On Friday, Feb. 21, internationally-recognized conservation photographer Chris Linder will visit St. Olaf for the opening of an exhibition of his photography called “River Doctors: Taking the Pulse of the World’s Largest Rivers” in the Flaten Art Museum. Linder will give an artist’s talk in Dittmann Center 305 at 4 p.m., which will be followed by an opening reception from 5-6:30 p.m.
The photographs in “River Doctors” chronicle the effects of deforestation, land use and climate change on four major watersheds around the world – the Fraser, Kolyma, Amazon and Congo river basins – and scientists’ efforts to study these effects.
The title comes from a metaphor Linder uses to explain the importance of watersheds to the environment: Just as doctors determine the health of a person from samples of their blood, earth scientists learn about the health of the land from samples of river water.
Linder, who began his career as an oceanographer, now uses photography “to educate and inspire people about science and conservation,” according to his website.
“I would go out to sea on these expeditions participating as part of the science team,” Linder said, “and I’d see all of these great stories happening all around me, and I’d think, ‘Nobody really knows about this.'”
Now, Linder works similarly to an embedded photojournalist, living and working with teams of scientists in the field for an average of 100 days per year.

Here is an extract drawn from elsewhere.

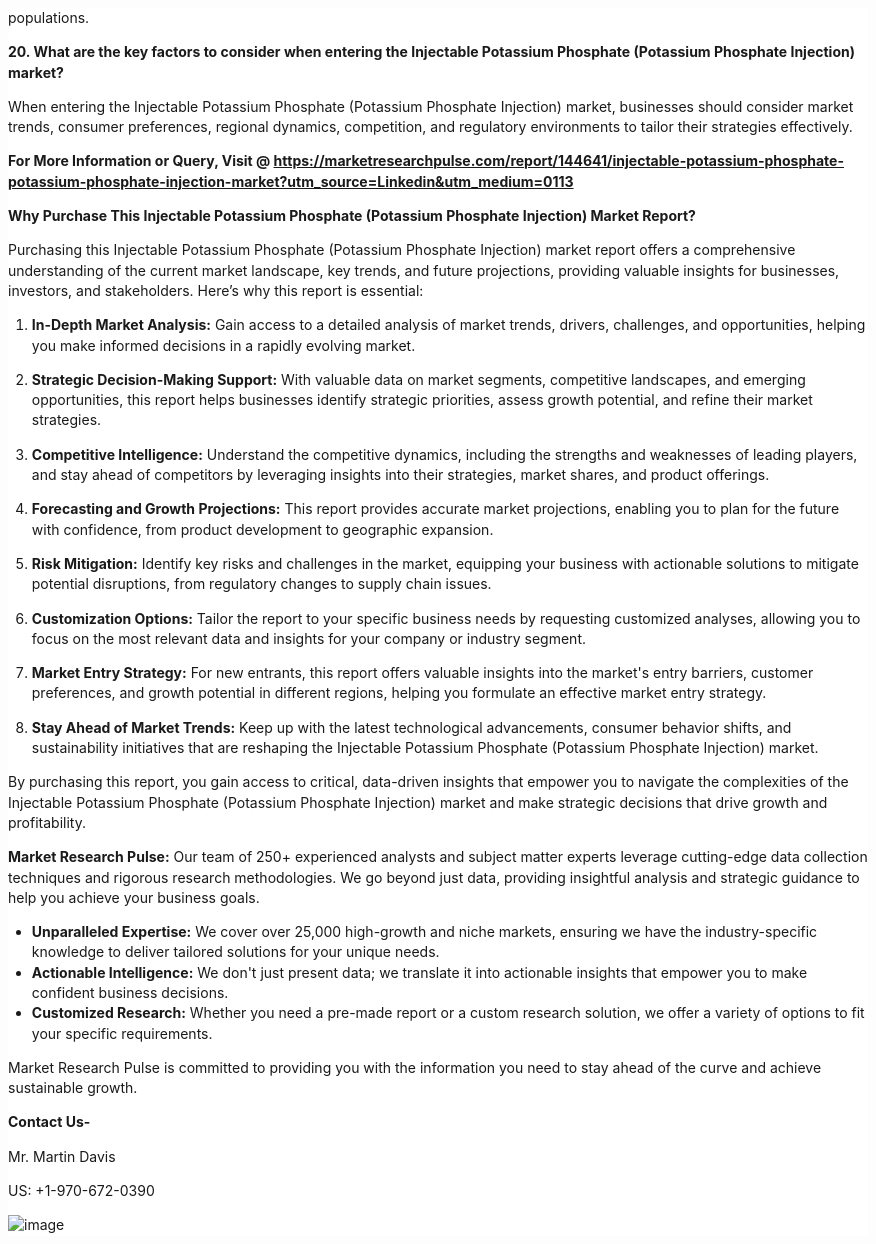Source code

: populations.</p><p><strong>20. What are the key factors to consider when entering the Injectable Potassium Phosphate (Potassium Phosphate Injection) market?</strong></p><p>When entering the Injectable Potassium Phosphate (Potassium Phosphate Injection) market, businesses should consider market trends, consumer preferences, regional dynamics, competition, and regulatory environments to tailor their strategies effectively.</p><p><strong>For More Information or Query, Visit @&nbsp;<a href="https://marketresearchpulse.com/report/144641/injectable-potassium-phosphate-potassium-phosphate-injection-market?utm_source=Linkedin&utm_medium=0113">https://marketresearchpulse.com/report/144641/injectable-potassium-phosphate-potassium-phosphate-injection-market?utm_source=Linkedin&utm_medium=0113</a></strong></p><p><strong>Why Purchase This Injectable Potassium Phosphate (Potassium Phosphate Injection) Market Report?</strong></p><p>Purchasing this Injectable Potassium Phosphate (Potassium Phosphate Injection) market report offers a comprehensive understanding of the current market landscape, key trends, and future projections, providing valuable insights for businesses, investors, and stakeholders. Here&rsquo;s why this report is essential:</p><ol><li><p><strong>In-Depth Market Analysis:</strong> Gain access to a detailed analysis of market trends, drivers, challenges, and opportunities, helping you make informed decisions in a rapidly evolving market.</p></li><li><p><strong>Strategic Decision-Making Support:</strong> With valuable data on market segments, competitive landscapes, and emerging opportunities, this report helps businesses identify strategic priorities, assess growth potential, and refine their market strategies.</p></li><li><p><strong>Competitive Intelligence:</strong> Understand the competitive dynamics, including the strengths and weaknesses of leading players, and stay ahead of competitors by leveraging insights into their strategies, market shares, and product offerings.</p></li><li><p><strong>Forecasting and Growth Projections:</strong> This report provides accurate market projections, enabling you to plan for the future with confidence, from product development to geographic expansion.</p></li><li><p><strong>Risk Mitigation:</strong> Identify key risks and challenges in the market, equipping your business with actionable solutions to mitigate potential disruptions, from regulatory changes to supply chain issues.</p></li><li><p><strong>Customization Options:</strong> Tailor the report to your specific business needs by requesting customized analyses, allowing you to focus on the most relevant data and insights for your company or industry segment.</p></li><li><p><strong>Market Entry Strategy:</strong> For new entrants, this report offers valuable insights into the market's entry barriers, customer preferences, and growth potential in different regions, helping you formulate an effective market entry strategy.</p></li><li><p><strong>Stay Ahead of Market Trends:</strong> Keep up with the latest technological advancements, consumer behavior shifts, and sustainability initiatives that are reshaping the Injectable Potassium Phosphate (Potassium Phosphate Injection) market.</p></li></ol><p>By purchasing this report, you gain access to critical, data-driven insights that empower you to navigate the complexities of the Injectable Potassium Phosphate (Potassium Phosphate Injection) market and make strategic decisions that drive growth and profitability.</p><p><strong>Market Research Pulse:</strong>&nbsp;Our team of 250+ experienced analysts and subject matter experts leverage cutting-edge data collection techniques and rigorous research methodologies. We go beyond just data, providing insightful analysis and strategic guidance to help you achieve your business goals.</p><ul><li><strong>Unparalleled Expertise:</strong>&nbsp;We cover over 25,000 high-growth and niche markets, ensuring we have the industry-specific knowledge to deliver tailored solutions for your unique needs.</li><li><strong>Actionable Intelligence:</strong>&nbsp;We don't just present data; we translate it into actionable insights that empower you to make confident business decisions.</li><li><strong>Customized Research:</strong>&nbsp;Whether you need a pre-made report or a custom research solution, we offer a variety of options to fit your specific requirements.</li></ul><p>Market Research Pulse is committed to providing you with the information you need to stay ahead of the curve and achieve sustainable growth.</p><p><strong>Contact Us-</strong></p><p>Mr. Martin Davis</p><p>US: +1-970-672-0390</p>
![image](https://github.com/user-attachments/assets/26c0f58f-7a68-4e36-9d64-9a2198d642bc)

It was on one of these expeditions that Linder met John Schade, an Associate Professor of Biology and Environmental Studies at St. Olaf and a principal investigator with the Polaris Project, a collaborative climate change research organization in the Siberian arctic. Schade set the ball in motion for “River Doctors” when he approached Visiting Assistant Professor Jill Ewald, former director of the Flaten Art Musuem, with the idea of exhibiting Linder’s photography. He thought “River Doctors” would be appropriate for the St. Olaf community in part because of its interdisciplinary nature.
“John knows that the kind of work Chris is doing ties art and science together in this way that works really well on a liberal arts campus, where we’re trying to break down barriers between disciplines and do more collaborative, interdisciplinary work,” said Jane Becker Nelson ’04, who is in her first year as director of the Flaten Art Museum.
Final preparations for the show came together over Interim, when Becker Nelson worked with Annelise Brandel-Tanis ’14 on an independent study in curatorial practice. Brandel-Tanis, a studio art major concentrating in environmental studies, helped organize and prepare the show.
“The fact that I was also interested in the ideas of conservation photography and documentary art and environmental issues was completely coincidental,” Brandel-Tanis said, “so that was really exciting.”
Part of Brandel-Tanis’s work was to refine placards providing scientific background information for the photographs.
“The show is very didactic,” Becker Nelson said. “It’s meant to be a teaching show. It’s meant to be a totally concise experience, where a visitor could walk in not knowing anything, potentially, about rivers or river health or watersheds, but by following the chronology of the show clockwise, you would get this introduction to the subject.”
The show ends with a final panel calling museum visitors to action.
“Basically it turns the educational piece around and says, ‘If this is something you’re interested in, you can participate and help be a part of it just by collecting a small sample of river water and sending it in,'” Becker Nelson said. This facet, along with the extensive information and captivating photographs in the exhibit, fulfills Linder’s goal of both educating and inspiring.
“When I’m looking through the camera, my objectives are to try to figure out what essence of the project will engage people, broadly,” Linder said. “I want to bring people in.”